> _PROBLEM DETAILS_
Reproduce exactly, and only, the lines below from the one containing "M423 3H542L425 24Z" through the one containing "M364 362 384".

* * * *

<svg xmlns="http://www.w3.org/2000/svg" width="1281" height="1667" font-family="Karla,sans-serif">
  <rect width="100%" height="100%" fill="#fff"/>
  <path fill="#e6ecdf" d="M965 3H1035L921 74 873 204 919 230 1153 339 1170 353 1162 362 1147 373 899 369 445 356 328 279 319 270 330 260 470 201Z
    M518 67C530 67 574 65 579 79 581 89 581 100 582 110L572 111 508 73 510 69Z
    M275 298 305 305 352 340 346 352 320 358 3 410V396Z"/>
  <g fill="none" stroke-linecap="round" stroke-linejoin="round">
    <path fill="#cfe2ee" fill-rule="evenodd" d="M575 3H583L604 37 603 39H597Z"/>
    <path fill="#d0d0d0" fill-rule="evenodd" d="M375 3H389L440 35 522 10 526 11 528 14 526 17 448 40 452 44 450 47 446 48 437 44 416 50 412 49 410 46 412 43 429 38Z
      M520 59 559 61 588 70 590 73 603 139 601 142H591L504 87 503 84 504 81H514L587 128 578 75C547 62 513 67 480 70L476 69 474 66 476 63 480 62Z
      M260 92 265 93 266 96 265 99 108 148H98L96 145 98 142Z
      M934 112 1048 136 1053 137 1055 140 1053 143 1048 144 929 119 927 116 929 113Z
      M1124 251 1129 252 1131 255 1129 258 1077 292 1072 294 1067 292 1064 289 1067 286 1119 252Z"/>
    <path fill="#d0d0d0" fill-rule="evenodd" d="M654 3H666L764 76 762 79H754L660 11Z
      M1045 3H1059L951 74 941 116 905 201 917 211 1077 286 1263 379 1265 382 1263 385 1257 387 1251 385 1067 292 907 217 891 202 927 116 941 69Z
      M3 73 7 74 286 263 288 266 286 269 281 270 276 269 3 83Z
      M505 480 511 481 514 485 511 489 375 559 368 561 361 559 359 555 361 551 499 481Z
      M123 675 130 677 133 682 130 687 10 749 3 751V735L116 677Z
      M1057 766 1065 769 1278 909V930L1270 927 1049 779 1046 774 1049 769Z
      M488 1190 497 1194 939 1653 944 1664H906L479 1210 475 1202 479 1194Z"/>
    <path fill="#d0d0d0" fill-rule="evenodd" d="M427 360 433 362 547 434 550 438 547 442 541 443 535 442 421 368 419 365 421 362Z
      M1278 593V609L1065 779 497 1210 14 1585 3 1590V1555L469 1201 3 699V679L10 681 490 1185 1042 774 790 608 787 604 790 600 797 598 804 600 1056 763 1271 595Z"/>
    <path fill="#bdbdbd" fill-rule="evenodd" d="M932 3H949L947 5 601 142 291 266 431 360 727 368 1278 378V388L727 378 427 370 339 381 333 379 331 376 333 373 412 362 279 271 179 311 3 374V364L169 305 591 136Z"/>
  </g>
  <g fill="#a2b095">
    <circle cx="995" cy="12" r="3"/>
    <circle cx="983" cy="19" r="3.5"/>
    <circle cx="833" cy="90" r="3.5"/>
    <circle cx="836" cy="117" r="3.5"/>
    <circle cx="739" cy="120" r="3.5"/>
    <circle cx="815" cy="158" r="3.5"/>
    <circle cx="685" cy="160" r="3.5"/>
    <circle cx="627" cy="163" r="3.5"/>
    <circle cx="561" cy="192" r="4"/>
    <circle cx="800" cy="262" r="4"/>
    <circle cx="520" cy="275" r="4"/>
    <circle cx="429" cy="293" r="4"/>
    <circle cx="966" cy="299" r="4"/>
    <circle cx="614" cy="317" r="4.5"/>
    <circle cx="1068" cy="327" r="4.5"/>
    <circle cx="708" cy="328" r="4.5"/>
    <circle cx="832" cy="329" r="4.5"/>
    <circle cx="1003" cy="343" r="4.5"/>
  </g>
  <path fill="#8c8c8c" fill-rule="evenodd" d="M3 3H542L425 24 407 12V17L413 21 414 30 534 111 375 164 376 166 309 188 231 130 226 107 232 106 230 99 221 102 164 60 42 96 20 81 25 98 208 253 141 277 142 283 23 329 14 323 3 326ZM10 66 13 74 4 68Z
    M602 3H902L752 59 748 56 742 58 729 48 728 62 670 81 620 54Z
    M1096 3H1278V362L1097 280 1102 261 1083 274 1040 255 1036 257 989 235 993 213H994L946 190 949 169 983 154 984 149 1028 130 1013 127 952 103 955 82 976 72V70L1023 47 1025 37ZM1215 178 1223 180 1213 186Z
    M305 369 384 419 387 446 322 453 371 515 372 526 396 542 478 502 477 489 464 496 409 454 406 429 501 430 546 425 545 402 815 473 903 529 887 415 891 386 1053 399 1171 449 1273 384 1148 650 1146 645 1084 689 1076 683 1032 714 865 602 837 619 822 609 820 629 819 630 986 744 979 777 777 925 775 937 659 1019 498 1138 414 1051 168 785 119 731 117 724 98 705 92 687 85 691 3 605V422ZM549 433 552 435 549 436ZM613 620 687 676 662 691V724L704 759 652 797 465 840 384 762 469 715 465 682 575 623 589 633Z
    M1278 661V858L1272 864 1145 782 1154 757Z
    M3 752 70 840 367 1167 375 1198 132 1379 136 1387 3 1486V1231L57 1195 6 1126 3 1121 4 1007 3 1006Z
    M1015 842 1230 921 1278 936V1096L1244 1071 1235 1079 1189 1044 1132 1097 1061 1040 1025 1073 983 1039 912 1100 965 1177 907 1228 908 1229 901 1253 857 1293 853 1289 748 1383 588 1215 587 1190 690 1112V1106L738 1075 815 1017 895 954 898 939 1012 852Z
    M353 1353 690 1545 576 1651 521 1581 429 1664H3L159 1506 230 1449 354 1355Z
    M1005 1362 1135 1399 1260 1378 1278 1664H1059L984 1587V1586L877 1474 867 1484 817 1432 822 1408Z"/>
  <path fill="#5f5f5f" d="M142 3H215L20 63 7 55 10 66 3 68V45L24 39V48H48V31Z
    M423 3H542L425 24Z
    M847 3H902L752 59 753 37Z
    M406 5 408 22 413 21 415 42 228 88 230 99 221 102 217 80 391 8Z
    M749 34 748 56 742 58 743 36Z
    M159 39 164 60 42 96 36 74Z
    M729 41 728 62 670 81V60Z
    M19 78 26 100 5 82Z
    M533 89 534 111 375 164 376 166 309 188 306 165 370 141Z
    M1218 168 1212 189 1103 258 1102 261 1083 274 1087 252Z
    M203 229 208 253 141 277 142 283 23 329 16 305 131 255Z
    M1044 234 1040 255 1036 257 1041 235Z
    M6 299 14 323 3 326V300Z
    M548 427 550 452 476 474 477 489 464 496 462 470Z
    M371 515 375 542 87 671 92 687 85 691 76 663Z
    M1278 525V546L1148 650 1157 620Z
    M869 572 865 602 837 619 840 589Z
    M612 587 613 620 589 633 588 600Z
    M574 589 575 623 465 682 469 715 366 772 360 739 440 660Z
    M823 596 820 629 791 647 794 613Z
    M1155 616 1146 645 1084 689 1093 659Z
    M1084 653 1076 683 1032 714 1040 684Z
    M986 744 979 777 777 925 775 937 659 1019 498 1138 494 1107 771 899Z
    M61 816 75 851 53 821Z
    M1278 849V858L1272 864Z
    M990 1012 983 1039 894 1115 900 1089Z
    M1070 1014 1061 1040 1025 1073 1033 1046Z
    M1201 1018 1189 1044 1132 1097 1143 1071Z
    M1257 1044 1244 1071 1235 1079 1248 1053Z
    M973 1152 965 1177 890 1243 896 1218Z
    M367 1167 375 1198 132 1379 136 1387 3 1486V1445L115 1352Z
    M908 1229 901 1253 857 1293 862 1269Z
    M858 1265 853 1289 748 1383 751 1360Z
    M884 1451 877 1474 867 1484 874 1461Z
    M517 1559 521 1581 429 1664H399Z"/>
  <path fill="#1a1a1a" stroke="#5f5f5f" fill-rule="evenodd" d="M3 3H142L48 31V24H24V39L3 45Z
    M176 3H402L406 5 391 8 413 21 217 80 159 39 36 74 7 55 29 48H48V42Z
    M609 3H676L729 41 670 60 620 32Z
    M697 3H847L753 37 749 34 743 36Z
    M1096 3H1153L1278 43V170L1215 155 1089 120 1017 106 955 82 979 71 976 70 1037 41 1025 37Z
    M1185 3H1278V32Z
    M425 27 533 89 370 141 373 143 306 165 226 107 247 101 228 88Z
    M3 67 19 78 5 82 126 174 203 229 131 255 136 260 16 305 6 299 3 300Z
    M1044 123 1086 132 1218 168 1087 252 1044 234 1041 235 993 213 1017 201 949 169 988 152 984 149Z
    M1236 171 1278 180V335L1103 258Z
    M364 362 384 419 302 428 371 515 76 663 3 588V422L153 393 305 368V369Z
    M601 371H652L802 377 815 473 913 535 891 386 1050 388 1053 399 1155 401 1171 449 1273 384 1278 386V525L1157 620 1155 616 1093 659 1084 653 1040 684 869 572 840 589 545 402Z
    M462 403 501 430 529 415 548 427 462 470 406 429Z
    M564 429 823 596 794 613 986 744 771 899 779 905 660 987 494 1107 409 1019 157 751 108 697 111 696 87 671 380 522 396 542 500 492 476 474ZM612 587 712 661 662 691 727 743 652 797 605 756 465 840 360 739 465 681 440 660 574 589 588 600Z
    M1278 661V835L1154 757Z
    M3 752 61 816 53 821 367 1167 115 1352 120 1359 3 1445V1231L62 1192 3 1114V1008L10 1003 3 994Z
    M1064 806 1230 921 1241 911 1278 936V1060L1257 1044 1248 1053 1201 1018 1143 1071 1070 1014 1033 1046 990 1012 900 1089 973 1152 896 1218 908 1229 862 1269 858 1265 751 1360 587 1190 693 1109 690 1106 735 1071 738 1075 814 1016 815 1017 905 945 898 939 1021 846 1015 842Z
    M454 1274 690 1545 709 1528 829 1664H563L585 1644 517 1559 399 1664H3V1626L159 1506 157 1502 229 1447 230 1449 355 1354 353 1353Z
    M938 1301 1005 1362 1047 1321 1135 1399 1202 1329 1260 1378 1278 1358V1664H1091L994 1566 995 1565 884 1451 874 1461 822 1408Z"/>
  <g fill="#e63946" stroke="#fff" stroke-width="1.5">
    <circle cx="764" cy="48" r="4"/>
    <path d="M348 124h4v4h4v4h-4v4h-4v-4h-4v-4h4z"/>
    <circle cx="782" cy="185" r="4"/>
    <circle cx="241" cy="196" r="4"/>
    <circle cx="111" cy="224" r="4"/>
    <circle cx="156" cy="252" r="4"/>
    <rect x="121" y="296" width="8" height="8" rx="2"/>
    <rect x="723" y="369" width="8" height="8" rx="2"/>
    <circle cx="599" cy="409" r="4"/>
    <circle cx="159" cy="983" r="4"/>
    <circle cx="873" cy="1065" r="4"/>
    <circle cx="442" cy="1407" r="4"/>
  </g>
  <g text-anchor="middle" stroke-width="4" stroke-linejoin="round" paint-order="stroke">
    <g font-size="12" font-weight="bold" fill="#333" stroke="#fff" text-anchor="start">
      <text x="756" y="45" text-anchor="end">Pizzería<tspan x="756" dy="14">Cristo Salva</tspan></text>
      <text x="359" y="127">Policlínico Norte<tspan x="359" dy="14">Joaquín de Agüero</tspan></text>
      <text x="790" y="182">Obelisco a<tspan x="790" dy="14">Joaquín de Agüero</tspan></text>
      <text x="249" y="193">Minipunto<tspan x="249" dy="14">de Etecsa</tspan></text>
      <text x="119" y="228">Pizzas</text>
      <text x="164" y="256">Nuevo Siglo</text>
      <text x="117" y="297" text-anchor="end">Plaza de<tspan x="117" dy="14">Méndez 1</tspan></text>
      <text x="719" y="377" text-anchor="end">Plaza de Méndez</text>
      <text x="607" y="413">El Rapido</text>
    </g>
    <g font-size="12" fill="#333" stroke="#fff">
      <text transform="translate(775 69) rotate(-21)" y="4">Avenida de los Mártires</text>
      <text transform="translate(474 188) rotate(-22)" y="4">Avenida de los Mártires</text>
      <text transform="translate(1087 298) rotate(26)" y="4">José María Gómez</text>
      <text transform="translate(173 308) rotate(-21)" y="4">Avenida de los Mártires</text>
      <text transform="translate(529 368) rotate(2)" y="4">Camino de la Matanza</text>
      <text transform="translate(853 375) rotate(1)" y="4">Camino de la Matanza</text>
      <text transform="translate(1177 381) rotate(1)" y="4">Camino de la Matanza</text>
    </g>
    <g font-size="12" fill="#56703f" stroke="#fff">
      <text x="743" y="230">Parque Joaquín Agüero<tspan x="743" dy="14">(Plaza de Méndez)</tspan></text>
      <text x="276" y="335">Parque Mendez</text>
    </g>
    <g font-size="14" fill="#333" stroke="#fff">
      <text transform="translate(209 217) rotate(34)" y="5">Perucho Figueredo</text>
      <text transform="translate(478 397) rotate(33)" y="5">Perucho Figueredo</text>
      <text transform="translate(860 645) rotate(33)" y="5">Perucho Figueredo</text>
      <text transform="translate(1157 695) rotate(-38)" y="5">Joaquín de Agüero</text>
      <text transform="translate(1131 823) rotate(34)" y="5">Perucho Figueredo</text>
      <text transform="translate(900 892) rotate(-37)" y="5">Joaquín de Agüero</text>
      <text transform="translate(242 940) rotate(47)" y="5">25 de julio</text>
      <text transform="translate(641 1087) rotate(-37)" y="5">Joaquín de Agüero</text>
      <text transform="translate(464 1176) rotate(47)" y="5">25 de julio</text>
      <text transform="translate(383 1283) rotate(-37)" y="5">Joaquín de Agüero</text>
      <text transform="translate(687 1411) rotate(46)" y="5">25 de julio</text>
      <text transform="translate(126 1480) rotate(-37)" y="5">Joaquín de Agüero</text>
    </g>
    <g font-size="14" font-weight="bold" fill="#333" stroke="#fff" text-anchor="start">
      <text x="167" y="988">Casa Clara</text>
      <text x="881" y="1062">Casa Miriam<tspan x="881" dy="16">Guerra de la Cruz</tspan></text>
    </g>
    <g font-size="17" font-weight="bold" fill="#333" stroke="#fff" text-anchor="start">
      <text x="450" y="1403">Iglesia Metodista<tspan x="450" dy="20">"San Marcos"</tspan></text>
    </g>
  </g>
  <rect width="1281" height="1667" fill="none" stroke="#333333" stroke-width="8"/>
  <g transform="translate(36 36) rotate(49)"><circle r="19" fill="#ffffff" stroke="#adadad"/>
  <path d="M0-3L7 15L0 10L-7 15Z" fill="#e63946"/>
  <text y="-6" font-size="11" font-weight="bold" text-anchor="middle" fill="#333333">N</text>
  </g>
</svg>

* * * *

> _YOUR RESPONSE_
    M423 3H542L425 24Z
    M847 3H902L752 59 753 37Z
    M406 5 408 22 413 21 415 42 228 88 230 99 221 102 217 80 391 8Z
    M749 34 748 56 742 58 743 36Z
    M159 39 164 60 42 96 36 74Z
    M729 41 728 62 670 81V60Z
    M19 78 26 100 5 82Z
    M533 89 534 111 375 164 376 166 309 188 306 165 370 141Z
    M1218 168 1212 189 1103 258 1102 261 1083 274 1087 252Z
    M203 229 208 253 141 277 142 283 23 329 16 305 131 255Z
    M1044 234 1040 255 1036 257 1041 235Z
    M6 299 14 323 3 326V300Z
    M548 427 550 452 476 474 477 489 464 496 462 470Z
    M371 515 375 542 87 671 92 687 85 691 76 663Z
    M1278 525V546L1148 650 1157 620Z
    M869 572 865 602 837 619 840 589Z
    M612 587 613 620 589 633 588 600Z
    M574 589 575 623 465 682 469 715 366 772 360 739 440 660Z
    M823 596 820 629 791 647 794 613Z
    M1155 616 1146 645 1084 689 1093 659Z
    M1084 653 1076 683 1032 714 1040 684Z
    M986 744 979 777 777 925 775 937 659 1019 498 1138 494 1107 771 899Z
    M61 816 75 851 53 821Z
    M1278 849V858L1272 864Z
    M990 1012 983 1039 894 1115 900 1089Z
    M1070 1014 1061 1040 1025 1073 1033 1046Z
    M1201 1018 1189 1044 1132 1097 1143 1071Z
    M1257 1044 1244 1071 1235 1079 1248 1053Z
    M973 1152 965 1177 890 1243 896 1218Z
    M367 1167 375 1198 132 1379 136 1387 3 1486V1445L115 1352Z
    M908 1229 901 1253 857 1293 862 1269Z
    M858 1265 853 1289 748 1383 751 1360Z
    M884 1451 877 1474 867 1484 874 1461Z
    M517 1559 521 1581 429 1664H399Z"/>
  <path fill="#1a1a1a" stroke="#5f5f5f" fill-rule="evenodd" d="M3 3H142L48 31V24H24V39L3 45Z
    M176 3H402L406 5 391 8 413 21 217 80 159 39 36 74 7 55 29 48H48V42Z
    M609 3H676L729 41 670 60 620 32Z
    M697 3H847L753 37 749 34 743 36Z
    M1096 3H1153L1278 43V170L1215 155 1089 120 1017 106 955 82 979 71 976 70 1037 41 1025 37Z
    M1185 3H1278V32Z
    M425 27 533 89 370 141 373 143 306 165 226 107 247 101 228 88Z
    M3 67 19 78 5 82 126 174 203 229 131 255 136 260 16 305 6 299 3 300Z
    M1044 123 1086 132 1218 168 1087 252 1044 234 1041 235 993 213 1017 201 949 169 988 152 984 149Z
    M1236 171 1278 180V335L1103 258Z
    M364 362 384 419 302 428 371 515 76 663 3 588V422L153 393 305 368V369Z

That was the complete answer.